Wednesday, January 25, 2012

Grassley Sends Letters Examining Overprescription of Drugs in Medicaid Programs


Grassley Sends Letters Examining Overprescription of Drugs in Medicaid Programs
By Rebecca Adams, CQ HealthBeat Associate Editor

The top Republican on the Senate Judiciary Committee is demanding that 46 Medicaid directors answer questions about how they are overseeing physicians who may be overprescribing potentially addictive painkiller or mental health drugs.


Sen. Charles E. Grassley, R-Iowa, is one of several senators who has raised concerns about whether some physicians are committing Medicaid fraud or allowing patients to abuse the use of the drugs. Medicaid is the federal-state program for the low-income.
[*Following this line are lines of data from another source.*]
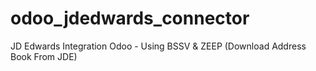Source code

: # odoo_jdedwards_connector
JD Edwards Integration Odoo - Using BSSV &amp; ZEEP (Download Address Book From JDE)
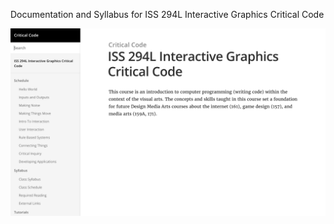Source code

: Documentation and Syllabus for ISS 294L Interactive Graphics Critical Code

![Alt text](critical-code.png?raw=true "Optional Title")
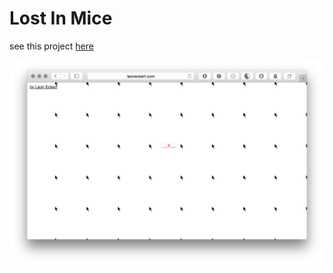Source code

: # Lost In Mice
see this project [here](http://leoneckert.com/mice/)


![image](https://github.com/leoneckert/lost-in-mice/blob/master/screenshot.png)

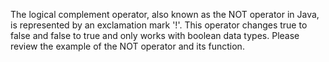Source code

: The logical complement operator, also known as the NOT operator in Java, is represented by an exclamation mark '!'. This operator changes true to false and false to true and only works with boolean data types. Please review the example of the NOT operator and its function.

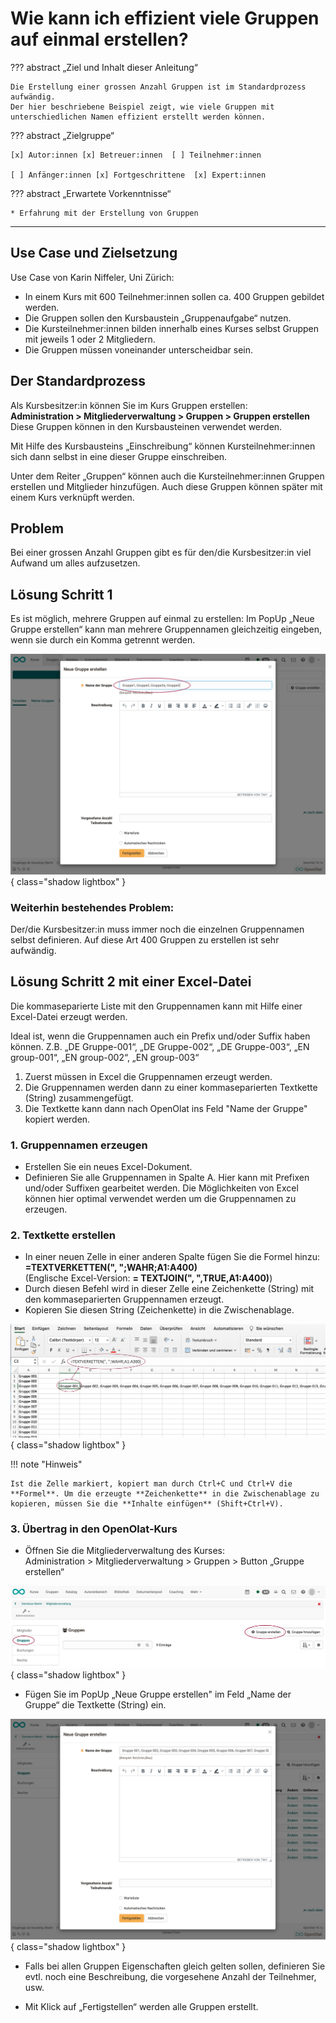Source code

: # Wie kann ich effizient viele Gruppen auf einmal erstellen?

??? abstract „Ziel und Inhalt dieser Anleitung“

    Die Erstellung einer grossen Anzahl Gruppen ist im Standardprozess aufwändig.
    Der hier beschriebene Beispiel zeigt, wie viele Gruppen mit unterschiedlichen Namen effizient erstellt werden können.

??? abstract „Zielgruppe“

    [x] Autor:innen [x] Betreuer:innen  [ ] Teilnehmer:innen

    [ ] Anfänger:innen [x] Fortgeschrittene  [x] Expert:innen


??? abstract „Erwartete Vorkenntnisse“

    * Erfahrung mit der Erstellung von Gruppen

---

## Use Case und Zielsetzung

Use Case von Karin Niffeler, Uni Zürich:

* In einem Kurs mit 600 Teilnehmer:innen sollen ca. 400 Gruppen gebildet werden.
* Die Gruppen sollen den Kursbaustein „Gruppenaufgabe“ nutzen.
* Die Kursteilnehmer:innen bilden innerhalb eines Kurses selbst Gruppen mit jeweils 1 oder 2 Mitgliedern.
* Die Gruppen müssen voneinander unterscheidbar sein.


## Der Standardprozess

Als Kursbesitzer:in können Sie im Kurs Gruppen erstellen:<br>
**Administration > Mitgliederverwaltung > Gruppen > Gruppen erstellen**<br>Diese Gruppen können in den Kursbausteinen verwendet werden.

Mit Hilfe des Kursbausteins „Einschreibung“ können Kursteilnehmer:innen sich dann selbst in eine dieser Gruppe einschreiben.

Unter dem Reiter „Gruppen“ können auch die Kursteilnehmer:innen Gruppen erstellen und Mitglieder hinzufügen. Auch diese Gruppen können später mit einem Kurs verknüpft werden.


## Problem

Bei einer grossen Anzahl Gruppen gibt es für den/die Kursbesitzer:in viel Aufwand um alles aufzusetzen.


## Lösung Schritt 1

Es ist möglich, mehrere Gruppen auf einmal zu erstellen: Im PopUp „Neue Gruppe erstellen“ kann man mehrere Gruppennamen gleichzeitig eingeben, wenn sie durch ein Komma getrennt werden.

![many_groups_mehrere_neue_Gruppen_erstellen_v1_de.png](assets/many_groups_mehrere_neue_Gruppen_erstellen_v1_de.png){ class="shadow lightbox" }

<h3>Weiterhin bestehendes Problem:</h3>
Der/die Kursbesitzer:in muss immer noch die einzelnen Gruppennamen selbst definieren.
Auf diese Art 400 Gruppen zu erstellen ist sehr aufwändig.


## Lösung Schritt 2 mit einer Excel-Datei

Die kommaseparierte Liste mit den Gruppennamen kann mit Hilfe einer Excel-Datei erzeugt werden.

Ideal ist, wenn die Gruppennamen auch ein Prefix und/oder Suffix haben können.
Z.B. „DE Gruppe-001“, „DE Gruppe-002“, „DE Gruppe-003“, „EN group-001“, „EN group-002“, „EN group-003“

1. Zuerst müssen in Excel die Gruppennamen erzeugt werden.
2. Die Gruppennamen werden dann zu einer kommaseparierten Textkette (String) zusammengefügt.
3. Die Textkette kann dann nach OpenOlat ins Feld "Name der Gruppe" kopiert werden.


<h3>1. Gruppennamen erzeugen</h3>

* Erstellen Sie ein neues Excel-Dokument.
* Definieren Sie alle Gruppennamen in Spalte A. Hier kann mit Prefixen und/oder Suffixen gearbeitet werden. Die Möglichkeiten von Excel können hier optimal verwendet werden um die Gruppennamen zu erzeugen.

<h3>2. Textkette erstellen</h3>

* In einer neuen Zelle in einer anderen Spalte fügen Sie die Formel hinzu:<br>
**=TEXTVERKETTEN(", ";WAHR;A1:A400)**<br>
(Englische Excel-Version: **= TEXTJOIN(", ",TRUE,A1:A400)**)
* Durch diesen Befehl wird in dieser Zelle eine Zeichenkette (String) mit den kommaseparierten Gruppennamen erzeugt.
* Kopieren Sie diesen String (Zeichenkette) in die Zwischenablage.

![many_groups_excel1_v1_de.png](assets/many_groups_excel1_v1_de.png){ class="shadow lightbox" }

!!! note "Hinweis"

    Ist die Zelle markiert, kopiert man durch Ctrl+C und Ctrl+V die **Formel**. Um die erzeugte **Zeichenkette** in die Zwischenablage zu kopieren, müssen Sie die **Inhalte einfügen** (Shift+Ctrl+V).


<h3>3. Übertrag in den OpenOlat-Kurs</h3>

* Öffnen Sie die Mitgliederverwaltung des Kurses: <br>
Administration > Mitgliederverwaltung > Gruppen > Button „Gruppe erstellen“

![many_groups_gruppen_erstellen1_v1_de.png](assets/many_groups_gruppen_erstellen1_v1_de.png){ class="shadow lightbox" }

* Fügen Sie im PopUp „Neue Gruppe erstellen" im Feld „Name der Gruppe“ die Textkette (String) ein.

![many_groups_gruppen_erstellen2_v1_de.png](assets/many_groups_gruppen_erstellen2_v1_de.png){ class="shadow lightbox" }

* Falls bei allen Gruppen Eigenschaften gleich gelten sollen, definieren Sie evtl. noch eine Beschreibung, die vorgesehene Anzahl der Teilnehmer, usw.

* Mit Klick auf „Fertigstellen“ werden alle Gruppen erstellt.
“When a doctor writes more prescriptions than seems humanly possible, it makes sense to ask questions,” Grassley said in a written statement. “Maybe there’s a logical explanation or maybe there’s poor medical care or even fraud...If state and federal taxpayers are being cheated because of inappropriate prescriptions, the state and federal governments have to get to the bottom of it and stop it. Medicaid serves millions of people and costs billions of dollars. The more money wasted, the less there is for the people who rely on the program.”


The Republican is sending letters to 34 Medicaid directors who provided some information after Grassley wrote state officials in 2010 asking them to identify the top prescribers of several pain management and mental health drugs. He is sending another letter to 12 states that didn’t respond to his initial request. Grassley was satisfied with the responses from a handful of other states. The letters were first reported Tuesday by ProPublica.


In the letters, Grassley wrote, “Mental health drugs continue to be prescribed at astounding rates and pain management clinics are turning into a hotbed for black market painkillers. When these drugs are prescribed to Medicaid patients, it is the American people who pay the price for over-prescription, abuse, and fraud. After an extensive review of prescribing habits of the serial prescribers of pain and mental health drugs, I have concerns about the oversight and enforcement of Medicaid abuse in your state.”


Each letter was tailored to cite specific concerns in a state, but Grassley is asking all of the 34 states to answer a dozen questions by Feb. 13. The questions include probes about whether a state’s top prescribers continue to be allowed to bill Medicaid; if the state has a system to monitor excessive prescription writing; what types of sales restrictions and databases to track drug sales exist; and what kinds of interactions the state has had with federal Centers for Medicare and Medicaid Services (CMS) officials about the issue.


Grassley noted that Florida officials “finally terminated a doctor from Medicaid for high numbers of prescriptions but that was slow-going.”


Florida Gov. Rick Scott also signed a law in June to crack down on the state’s “pill mills” that hand out prescription pain drugs. Nearly 15,000 people die every year of overdoses of prescription painkillers, which is more than the number of people who died as a result of overdoses of heroin and cocaine combined, according to the Centers for Disease Control and Prevention.The problem of potential abuse of painkiller or mental health drugs is also a problem in Medicare, the federal program for seniors and people with disabilities. Not only are some physicians writing too many prescriptions, but some patients are apparently visiting multiple doctors to get additional prescriptions. CMS officials have been collecting public comments on ways to strengthen its oversight of prescription painkillers. A Government Accountability Office (GAO) report found that at least 170,029 individuals in Medicare got prescriptions for often-abused painkillers from five or more physicians, which indicated that the patients might be visiting different doctors to get more painkillers than a physician would normally give to one patient.


But Grassley said that efforts to crack down on overprescribing in Medicaid have been lackluster.
“I haven’t noticed a groundswell of state or federal efforts to get to the bottom of anything that looks questionable since I made my original inquiry in 2010,” he said in his statement.